> _What you should do_
Exact transcription of the following records is needed, with every picture dropped.
BEGIN Provided material
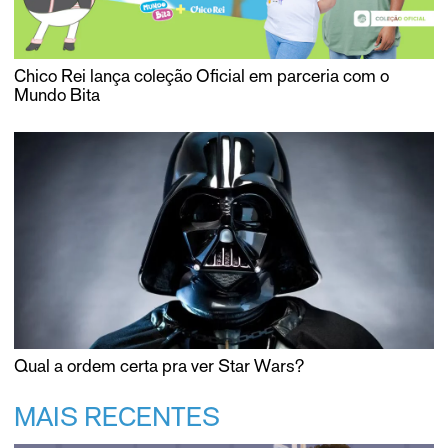
Chico Rei lança coleção Oficial em parceria com o
Mundo Bita
Qual a ordem certa pra ver Star Wars?
MAIS RECENTES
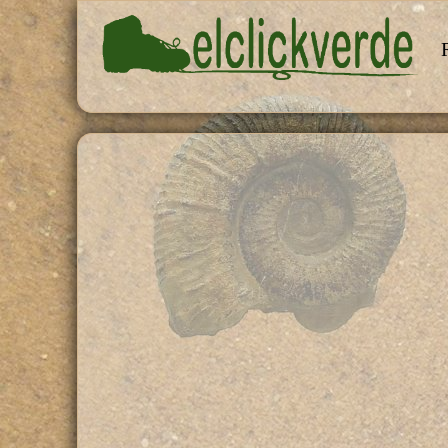
Pasar al contenido principal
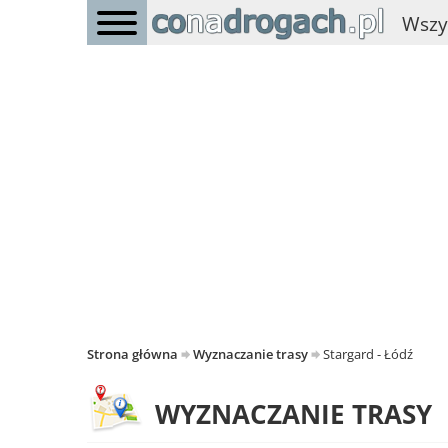
Wszy
Strona główna
Wyznaczanie trasy
Stargard - Łódź
WYZNACZANIE TRASY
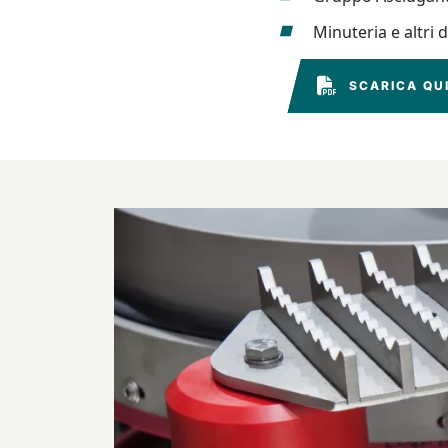
Minuteria e altri d
SCARICA QUI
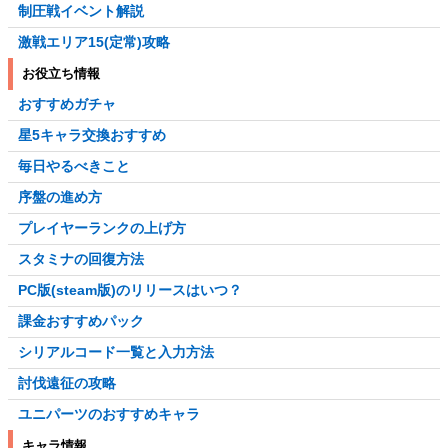
制圧戦イベント解説
激戦エリア15(定常)攻略
お役立ち情報
おすすめガチャ
星5キャラ交換おすすめ
毎日やるべきこと
序盤の進め方
プレイヤーランクの上げ方
スタミナの回復方法
PC版(steam版)のリリースはいつ？
課金おすすめパック
シリアルコード一覧と入力方法
討伐遠征の攻略
ユニパーツのおすすめキャラ
キャラ情報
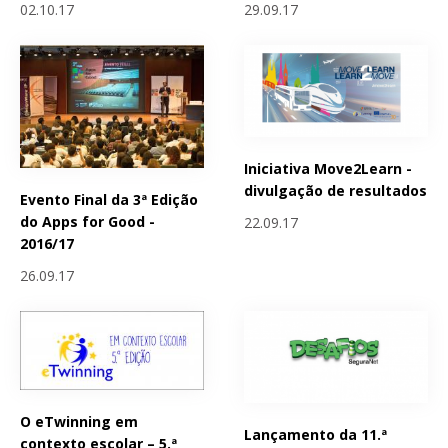
02.10.17
29.09.17
Iniciativa Move2Learn -
divulgação de resultados
Evento Final da 3ª Edição
do Apps for Good -
22.09.17
2016/17
26.09.17
O eTwinning em
Lançamento da 11.ª
contexto escolar – 5.ª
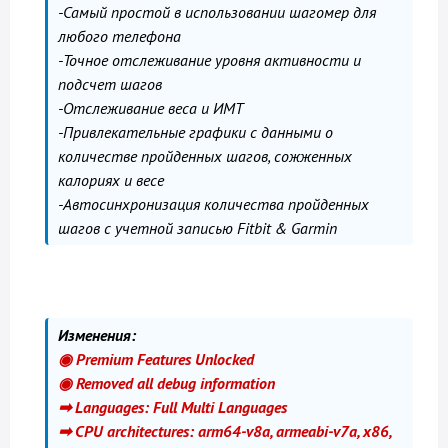
-Самый простой в использовании шагомер для
любого телефона
-Точное отслеживание уровня активности и
подсчет шагов
-Отслеживание веса и ИМТ
-Привлекательные графики с данными о
количестве пройденных шагов, сожженных
калориях и весе
-Автосинхронизация количества пройденных
шагов с учетной записью Fitbit & Garmin
Изменения:
◉ Premium Features Unlocked
◉ Removed all debug information
➡ Languages: Full Multi Languages
➡ CPU architectures: arm64-v8a, armeabi-v7a, x86,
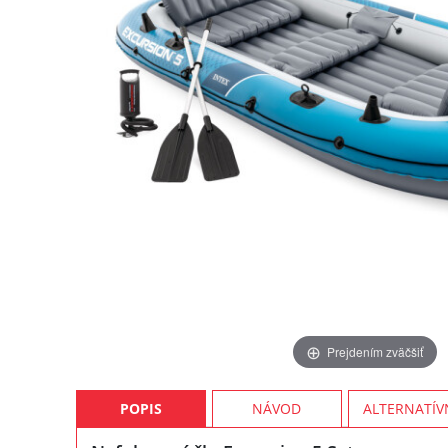
Prejdením zväčšiť
POPIS
NÁVOD
ALTERNATÍV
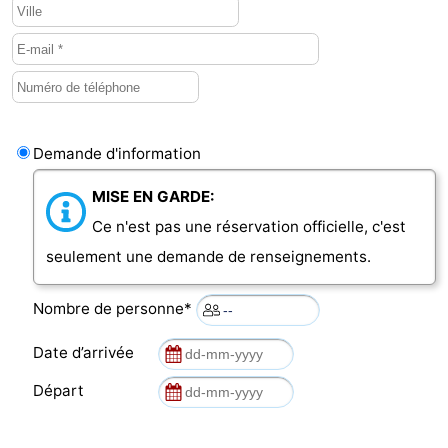
bos
Vlissingen
-
Middelburg
Zeeuws-
Vlaanderen
-
Demande d'information
Nieuwvliet
-
MISE EN GARDE:
Sluis
-
Ce n'est pas une réservation officielle, c'est
seulement une demande de renseignements.
Cadzand
-
Nature
Météo
Nombre de personne*
Date d’arrivée
Het
Contact
Départ
Zwin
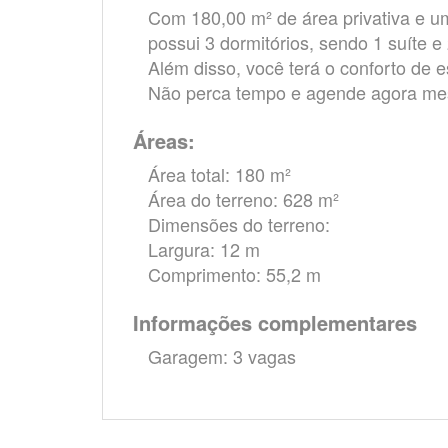
Com 180,00 m² de área privativa e u
possui 3 dormitórios, sendo 1 suíte e
Além disso, você terá o conforto de 
Não perca tempo e agende agora mes
Áreas:
Área total: 180 m²
Área do terreno: 628 m²
Dimensões do terreno:
Largura: 12 m
Comprimento: 55,2 m
Informações complementares
Garagem: 3 vagas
END Provided material
> _Answer to this exercise_
Chico Rei lança coleção Oficial em parceria com o
Mundo Bita
Qual a ordem certa pra ver Star Wars?
MAIS RECENTES
Pasar al contenido principal
Wszy
Strona główna
Wyznaczanie trasy
Stargard - Łódź
WYZNACZANIE TRASY
Minuteria e altri d
SCARICA QUI
制圧戦イベント解説
激戦エリア15(定常)攻略
お役立ち情報
おすすめガチャ
星5キャラ交換おすすめ
毎日やるべきこと
序盤の進め方
プレイヤーランクの上げ方
スタミナの回復方法
PC版(steam版)のリリースはいつ？
課金おすすめパック
シリアルコード一覧と入力方法
討伐遠征の攻略
ユニパーツのおすすめキャラ
キャラ情報
02.10.17
29.09.17
Iniciativa Move2Learn -
divulgação de resultados
Evento Final da 3ª Edição
do Apps for Good -
22.09.17
2016/17
26.09.17
O eTwinning em
Lançamento da 11.ª
contexto escolar – 5.ª
-Самый простой в использовании шагомер для
любого телефона
-Точное отслеживание уровня активности и
подсчет шагов
-Отслеживание веса и ИМТ
-Привлекательные графики с данными о
количестве пройденных шагов, сожженных
калориях и весе
-Автосинхронизация количества пройденных
шагов с учетной записью Fitbit & Garmin
Изменения:
◉ Premium Features Unlocked
◉ Removed all debug information
➡ Languages: Full Multi Languages
➡ CPU architectures: arm64-v8a, armeabi-v7a, x86,
Prejdením zväčšiť
POPIS
NÁVOD
ALTERNATÍV
bos
Vlissingen
-
Middelburg
Zeeuws-
Vlaanderen
-
Demande d'information
Nieuwvliet
-
MISE EN GARDE:
Sluis
-
Ce n'est pas une réservation officielle, c'est
seulement une demande de renseignements.
Cadzand
-
Nature
Météo
Nombre de personne*
Date d’arrivée
Het
Contact
Départ
Zwin
Com 180,00 m² de área privativa e u
possui 3 dormitórios, sendo 1 suíte e
Além disso, você terá o conforto de 
Não perca tempo e agende agora mes
Áreas:
Área total: 180 m²
Área do terreno: 628 m²
Dimensões do terreno:
Largura: 12 m
Comprimento: 55,2 m
Informações complementares
Garagem: 3 vagas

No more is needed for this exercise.